Stored rows =

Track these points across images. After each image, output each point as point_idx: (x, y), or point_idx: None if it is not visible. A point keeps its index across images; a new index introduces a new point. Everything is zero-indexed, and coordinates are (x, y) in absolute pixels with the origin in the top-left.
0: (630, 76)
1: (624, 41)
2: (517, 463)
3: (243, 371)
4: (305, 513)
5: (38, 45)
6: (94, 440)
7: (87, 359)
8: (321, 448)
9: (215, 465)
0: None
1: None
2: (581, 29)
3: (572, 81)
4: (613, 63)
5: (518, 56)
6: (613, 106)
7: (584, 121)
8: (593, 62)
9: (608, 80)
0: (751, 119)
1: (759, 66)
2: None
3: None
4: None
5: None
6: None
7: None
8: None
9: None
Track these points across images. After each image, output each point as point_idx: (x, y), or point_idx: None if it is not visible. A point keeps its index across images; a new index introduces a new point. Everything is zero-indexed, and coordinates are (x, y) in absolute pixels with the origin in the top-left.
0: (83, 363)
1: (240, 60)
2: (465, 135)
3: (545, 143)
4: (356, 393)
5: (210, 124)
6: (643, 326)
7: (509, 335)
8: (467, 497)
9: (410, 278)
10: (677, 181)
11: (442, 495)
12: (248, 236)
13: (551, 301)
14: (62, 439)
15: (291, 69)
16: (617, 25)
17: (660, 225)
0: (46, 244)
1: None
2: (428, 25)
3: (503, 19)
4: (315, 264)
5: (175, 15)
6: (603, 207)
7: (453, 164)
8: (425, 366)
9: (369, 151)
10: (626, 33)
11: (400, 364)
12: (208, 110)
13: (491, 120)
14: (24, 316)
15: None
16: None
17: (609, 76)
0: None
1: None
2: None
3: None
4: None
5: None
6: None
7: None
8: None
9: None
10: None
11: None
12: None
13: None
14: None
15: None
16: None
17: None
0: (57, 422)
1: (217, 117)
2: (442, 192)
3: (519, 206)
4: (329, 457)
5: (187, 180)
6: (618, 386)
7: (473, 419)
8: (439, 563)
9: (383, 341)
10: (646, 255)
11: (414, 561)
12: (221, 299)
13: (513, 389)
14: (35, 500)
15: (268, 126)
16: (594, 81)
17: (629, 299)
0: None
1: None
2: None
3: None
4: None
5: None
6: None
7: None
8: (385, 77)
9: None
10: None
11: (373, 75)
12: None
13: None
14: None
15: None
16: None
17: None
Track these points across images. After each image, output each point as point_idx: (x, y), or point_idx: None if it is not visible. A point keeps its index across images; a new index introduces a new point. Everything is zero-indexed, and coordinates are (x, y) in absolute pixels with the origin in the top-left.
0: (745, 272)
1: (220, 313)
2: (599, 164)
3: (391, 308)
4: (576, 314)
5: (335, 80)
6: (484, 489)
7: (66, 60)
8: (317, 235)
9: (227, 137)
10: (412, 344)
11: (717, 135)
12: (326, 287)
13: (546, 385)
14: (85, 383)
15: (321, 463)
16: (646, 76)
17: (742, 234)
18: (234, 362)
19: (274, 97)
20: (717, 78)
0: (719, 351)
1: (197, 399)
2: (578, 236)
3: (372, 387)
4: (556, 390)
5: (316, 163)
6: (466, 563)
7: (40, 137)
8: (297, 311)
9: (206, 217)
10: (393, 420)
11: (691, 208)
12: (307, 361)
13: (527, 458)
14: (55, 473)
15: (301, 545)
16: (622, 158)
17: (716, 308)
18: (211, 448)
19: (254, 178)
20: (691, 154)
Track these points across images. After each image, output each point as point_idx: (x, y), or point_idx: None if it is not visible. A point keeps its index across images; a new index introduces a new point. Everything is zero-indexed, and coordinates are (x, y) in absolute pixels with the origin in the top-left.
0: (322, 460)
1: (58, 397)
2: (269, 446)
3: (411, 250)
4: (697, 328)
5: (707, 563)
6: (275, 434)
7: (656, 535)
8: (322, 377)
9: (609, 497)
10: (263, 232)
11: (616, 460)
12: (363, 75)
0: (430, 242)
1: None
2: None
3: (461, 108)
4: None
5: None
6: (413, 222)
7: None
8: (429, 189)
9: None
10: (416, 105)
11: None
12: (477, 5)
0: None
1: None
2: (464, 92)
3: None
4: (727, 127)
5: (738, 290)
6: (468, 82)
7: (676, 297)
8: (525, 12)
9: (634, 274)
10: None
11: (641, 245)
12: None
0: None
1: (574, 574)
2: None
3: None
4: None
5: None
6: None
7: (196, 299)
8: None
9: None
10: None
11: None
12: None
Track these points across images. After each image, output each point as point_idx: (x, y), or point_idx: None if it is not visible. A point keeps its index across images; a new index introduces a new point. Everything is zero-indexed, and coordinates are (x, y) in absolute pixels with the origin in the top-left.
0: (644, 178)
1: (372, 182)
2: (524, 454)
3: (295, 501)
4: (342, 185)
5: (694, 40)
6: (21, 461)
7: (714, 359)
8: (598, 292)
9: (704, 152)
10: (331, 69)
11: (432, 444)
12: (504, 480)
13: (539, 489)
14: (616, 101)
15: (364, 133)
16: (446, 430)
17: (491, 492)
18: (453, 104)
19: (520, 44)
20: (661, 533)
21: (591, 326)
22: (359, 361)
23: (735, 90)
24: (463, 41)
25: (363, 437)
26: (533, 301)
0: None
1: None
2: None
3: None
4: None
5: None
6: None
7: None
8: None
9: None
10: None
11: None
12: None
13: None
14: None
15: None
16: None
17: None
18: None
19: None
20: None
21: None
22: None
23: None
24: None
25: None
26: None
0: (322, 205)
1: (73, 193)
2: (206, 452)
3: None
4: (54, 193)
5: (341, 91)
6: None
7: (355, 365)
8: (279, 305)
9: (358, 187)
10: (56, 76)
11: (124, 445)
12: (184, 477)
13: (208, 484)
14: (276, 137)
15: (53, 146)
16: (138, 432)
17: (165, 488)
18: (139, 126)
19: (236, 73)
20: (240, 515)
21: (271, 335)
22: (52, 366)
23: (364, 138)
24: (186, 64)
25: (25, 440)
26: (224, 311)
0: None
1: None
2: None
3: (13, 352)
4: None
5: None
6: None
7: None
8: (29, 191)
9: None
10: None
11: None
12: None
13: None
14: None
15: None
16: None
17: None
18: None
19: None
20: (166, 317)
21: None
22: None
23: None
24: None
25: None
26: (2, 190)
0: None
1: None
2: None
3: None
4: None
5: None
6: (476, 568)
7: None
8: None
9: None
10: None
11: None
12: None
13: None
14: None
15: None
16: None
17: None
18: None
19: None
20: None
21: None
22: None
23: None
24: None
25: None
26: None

Set exercise =
Copy all of the data above line for line, changing nothing.

Correct result =
Track these points across images. After each image, output each point as point_idx: (x, y), or point_idx: None if it is not visible. A point keeps its index across images; a new index introduces a new point. Everything is zero-indexed, and coordinates are (x, y) in absolute pixels with the origin in the top-left.
0: (630, 76)
1: (624, 41)
2: (517, 463)
3: (243, 371)
4: (305, 513)
5: (38, 45)
6: (94, 440)
7: (87, 359)
8: (321, 448)
9: (215, 465)
0: None
1: None
2: (581, 29)
3: (572, 81)
4: (613, 63)
5: (518, 56)
6: (613, 106)
7: (584, 121)
8: (593, 62)
9: (608, 80)
0: (751, 119)
1: (759, 66)
2: None
3: None
4: None
5: None
6: None
7: None
8: None
9: None
Track these points across images. After each image, output each point as point_idx: (x, y), or point_idx: None if it is not visible. A point keeps its index across images; a new index introduces a new point. Everything is zero-indexed, and coordinates are (x, y) in absolute pixels with the origin in the top-left.
0: (83, 363)
1: (240, 60)
2: (465, 135)
3: (545, 143)
4: (356, 393)
5: (210, 124)
6: (643, 326)
7: (509, 335)
8: (467, 497)
9: (410, 278)
10: (677, 181)
11: (442, 495)
12: (248, 236)
13: (551, 301)
14: (62, 439)
15: (291, 69)
16: (617, 25)
17: (660, 225)
0: (46, 244)
1: None
2: (428, 25)
3: (503, 19)
4: (315, 264)
5: (175, 15)
6: (603, 207)
7: (453, 164)
8: (425, 366)
9: (369, 151)
10: (626, 33)
11: (400, 364)
12: (208, 110)
13: (491, 120)
14: (24, 316)
15: None
16: None
17: (609, 76)
0: None
1: None
2: None
3: None
4: None
5: None
6: None
7: None
8: None
9: None
10: None
11: None
12: None
13: None
14: None
15: None
16: None
17: None
0: (57, 422)
1: (217, 117)
2: (442, 192)
3: (519, 206)
4: (329, 457)
5: (187, 180)
6: (618, 386)
7: (473, 419)
8: (439, 563)
9: (383, 341)
10: (646, 255)
11: (414, 561)
12: (221, 299)
13: (513, 389)
14: (35, 500)
15: (268, 126)
16: (594, 81)
17: (629, 299)
0: None
1: None
2: None
3: None
4: None
5: None
6: None
7: None
8: (385, 77)
9: None
10: None
11: (373, 75)
12: None
13: None
14: None
15: None
16: None
17: None
Track these points across images. After each image, output each point as point_idx: (x, y), or point_idx: None if it is not visible. A point keeps its index across images; a new index introduces a new point. Everything is zero-indexed, and coordinates are (x, y) in absolute pixels with the origin in the top-left.
0: (745, 272)
1: (220, 313)
2: (599, 164)
3: (391, 308)
4: (576, 314)
5: (335, 80)
6: (484, 489)
7: (66, 60)
8: (317, 235)
9: (227, 137)
10: (412, 344)
11: (717, 135)
12: (326, 287)
13: (546, 385)
14: (85, 383)
15: (321, 463)
16: (646, 76)
17: (742, 234)
18: (234, 362)
19: (274, 97)
20: (717, 78)
0: (719, 351)
1: (197, 399)
2: (578, 236)
3: (372, 387)
4: (556, 390)
5: (316, 163)
6: (466, 563)
7: (40, 137)
8: (297, 311)
9: (206, 217)
10: (393, 420)
11: (691, 208)
12: (307, 361)
13: (527, 458)
14: (55, 473)
15: (301, 545)
16: (622, 158)
17: (716, 308)
18: (211, 448)
19: (254, 178)
20: (691, 154)
Track these points across images. After each image, output each point as point_idx: (x, y), or point_idx: None if it is not visible. A point keeps its index across images; a new index introduces a new point. Everything is zero-indexed, and coordinates are (x, y) in absolute pixels with the origin in the top-left.
0: (322, 460)
1: (58, 397)
2: (269, 446)
3: (411, 250)
4: (697, 328)
5: (707, 563)
6: (275, 434)
7: (656, 535)
8: (322, 377)
9: (609, 497)
10: (263, 232)
11: (616, 460)
12: (363, 75)
0: (430, 242)
1: None
2: None
3: (461, 108)
4: None
5: None
6: (413, 222)
7: None
8: (429, 189)
9: None
10: (416, 105)
11: None
12: (477, 5)
0: None
1: None
2: (464, 92)
3: None
4: (727, 127)
5: (738, 290)
6: (468, 82)
7: (676, 297)
8: (525, 12)
9: (634, 274)
10: None
11: (641, 245)
12: None
0: None
1: (574, 574)
2: None
3: None
4: None
5: None
6: None
7: (196, 299)
8: None
9: None
10: None
11: None
12: None
Track these points across images. After each image, output each point as point_idx: (x, y), or point_idx: None if it is not visible. A point keeps its index across images; a new index introduces a new point. Everything is zero-indexed, and coordinates are (x, y) in absolute pixels with the origin in the top-left.
0: (644, 178)
1: (372, 182)
2: (524, 454)
3: (295, 501)
4: (342, 185)
5: (694, 40)
6: (21, 461)
7: (714, 359)
8: (598, 292)
9: (704, 152)
10: (331, 69)
11: (432, 444)
12: (504, 480)
13: (539, 489)
14: (616, 101)
15: (364, 133)
16: (446, 430)
17: (491, 492)
18: (453, 104)
19: (520, 44)
20: (661, 533)
21: (591, 326)
22: (359, 361)
23: (735, 90)
24: (463, 41)
25: (363, 437)
26: (533, 301)
0: None
1: None
2: None
3: None
4: None
5: None
6: None
7: None
8: None
9: None
10: None
11: None
12: None
13: None
14: None
15: None
16: None
17: None
18: None
19: None
20: None
21: None
22: None
23: None
24: None
25: None
26: None
0: (322, 205)
1: (73, 193)
2: (206, 452)
3: None
4: (54, 193)
5: (341, 91)
6: None
7: (355, 365)
8: (279, 305)
9: (358, 187)
10: (56, 76)
11: (124, 445)
12: (184, 477)
13: (208, 484)
14: (276, 137)
15: (53, 146)
16: (138, 432)
17: (165, 488)
18: (139, 126)
19: (236, 73)
20: (240, 515)
21: (271, 335)
22: (52, 366)
23: (364, 138)
24: (186, 64)
25: (25, 440)
26: (224, 311)
0: None
1: None
2: None
3: (13, 352)
4: None
5: None
6: None
7: None
8: (29, 191)
9: None
10: None
11: None
12: None
13: None
14: None
15: None
16: None
17: None
18: None
19: None
20: (166, 317)
21: None
22: None
23: None
24: None
25: None
26: (2, 190)
0: None
1: None
2: None
3: None
4: None
5: None
6: (476, 568)
7: None
8: None
9: None
10: None
11: None
12: None
13: None
14: None
15: None
16: None
17: None
18: None
19: None
20: None
21: None
22: None
23: None
24: None
25: None
26: None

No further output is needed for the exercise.